Since my mates had already invaded the notebook, it made the search so much easier for me. I didn’t even feel like my privacy had been violated. In one of the most posterior pages, where I usually did my roughwork, tucked away in a corner, among figures and letters, numbers and formulas, in even script, written in our high school cypher- it simply read “I love you too”, followed by her initials. I let out the breath I’d been holding since the previous day.

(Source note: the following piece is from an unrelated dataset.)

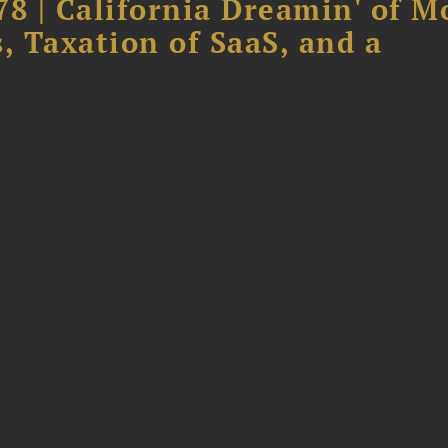
78 | California Dreamin' of M
, Taxation of SaaS, and a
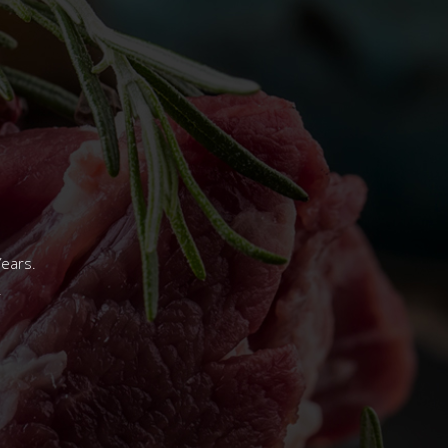
Years.
.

Edmund Hillary and Tenzing Norgay had nothing on me. I had come, had seen, had conquered Valentine’s and had met the love of my life in the process. Beat that!
Surrounded by all those friends, mates and onlookers, I felt like the king of the hill. There in black and white, she had declared, loud and clear, for anyone versed in the cryptic cypher of our school lingo that she loved me. I don’t think I learnt anything at all that day. Many years afterwards, I would go back to the back of that math notebook and look at the note scribbled at the back and smile. Good memories!
We spoke today, 10 years to the day afterwards. A lot of water has gone under the bridge. She is married now with a small child. Had even been widowed. Wow! How come so much has happened in what feels like so little time? While obviously we no longer feel the same way about each other as we did back then, as we talked, it was obvious that the memory of that day and the year that followed was still very pleasant to say the least. It felt both weird and wonderful to catch up on my first Valentine’s day experience with my first girlfriend 10 years after the fact. It brings both tears and a smile to my face.
Unfortunately, it still remains my most memorable Valentine’s till date. Medical school and an unlucky run of events made sure of that. Apart from 2013 when I spent the day with my then-girlfriend eating out, going to the movies and capping it off with a couple of hours at the indoor pool and sauna, I don’t remember how I spent any other Valentine’s day in between. Which means that I probably didn’t celebrate it at all those times. Perhaps 2013 would have been the year to remember, if she hadn’t started an affair that same night, an affair that I found out or rather confirmed a few months afterwards.
Well, here’s a toast to my lousy luck with Valentine’s. Case in hand- this Valentine’s, I’m sweating out a fever from a wound infection and cellulitis in the surrounding area. No one to hold, no one to call, nothing to celebrate. Except perhaps the memory of a certain Valentine’s day 10 years ago.